Nonholonomic System - Examples - The Foucault Pendulum

The Foucault Pendulum

The classic example of a nonholonomic system is the Foucault pendulum. In the local coordinate frame the pendulum is swinging in a vertical plane with a particular orientation with respect to geographic north at the outset of the path. The implicit trajectory of the system is the line of latitude on the earth where the pendulum is located. Even though the pendulum is stationary in the earth frame, it is moving in a frame referred to the sun and rotating in synchrony with the Earth's rate of revolution, so that the only apparent motion of the pendulum is that caused by the rotation of the earth. This latter frame is considered to be an inertial reference frame, although it too is non-inertial in more subtle ways. The earth frame is well known to be non-inertial, a fact made perceivable by the apparent presence of centrifugal and Coriolis forces.

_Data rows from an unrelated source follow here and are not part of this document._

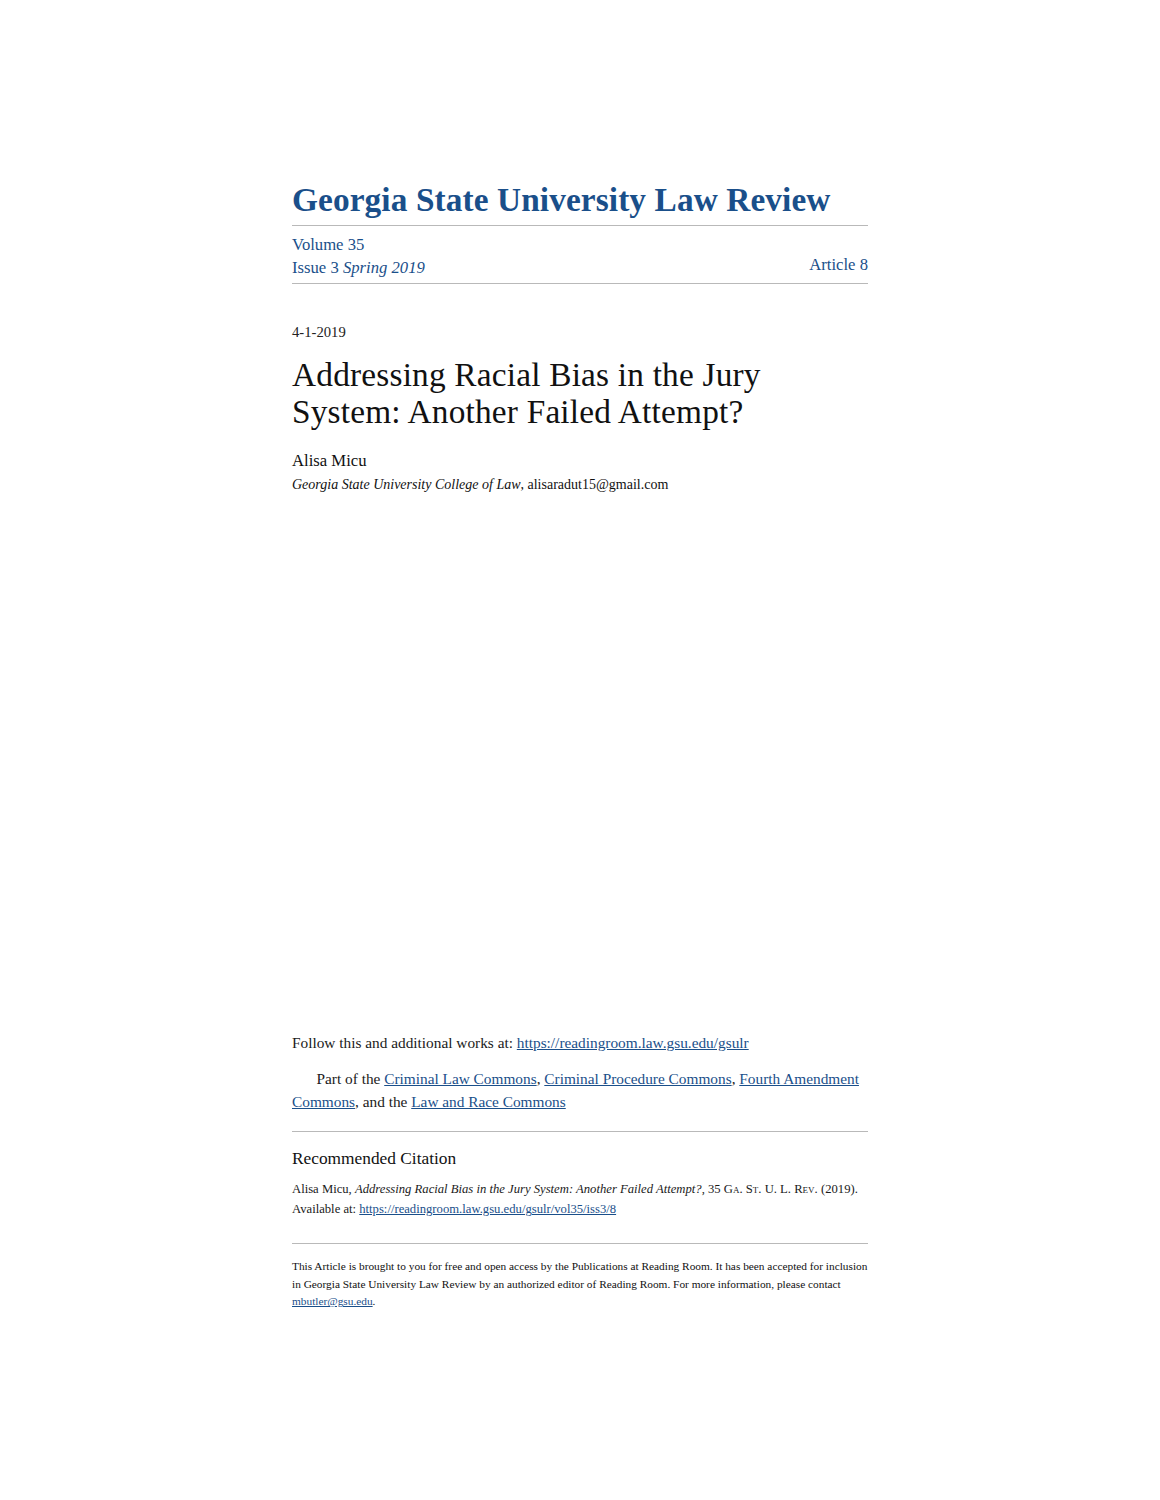Georgia State University Law Review
Volume 35
Issue 3 Spring 2019
Article 8
4-1-2019
Addressing Racial Bias in the Jury System: Another Failed Attempt?
Alisa Micu
Georgia State University College of Law, alisaradut15@gmail.com
Follow this and additional works at: https://readingroom.law.gsu.edu/gsulr
Part of the Criminal Law Commons, Criminal Procedure Commons, Fourth Amendment Commons, and the Law and Race Commons
Recommended Citation
Alisa Micu, Addressing Racial Bias in the Jury System: Another Failed Attempt?, 35 Ga. St. U. L. Rev. (2019).
Available at: https://readingroom.law.gsu.edu/gsulr/vol35/iss3/8
This Article is brought to you for free and open access by the Publications at Reading Room. It has been accepted for inclusion in Georgia State University Law Review by an authorized editor of Reading Room. For more information, please contact mbutler@gsu.edu.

Motion along the line of latitude is parameterized by the passage of time, and the Foucault pendulum's plane of oscillation appears to rotate about the local vertical axis as time passes. The angle of rotation of this plane at a time t with respect to the initial orientation is the anholonomy of the system. The anholonomy induced by a complete circuit of latitude is proportional to the solid angle subtended by that circle of latitude. The path need not be constrained to latitude circles. For example, the pendulum might be mounted in an airplane. The anholonomy is still proportional to the solid angle subtended by the path, which may now be quite irregular. The Foucault pendulum is a physical example of parallel transport.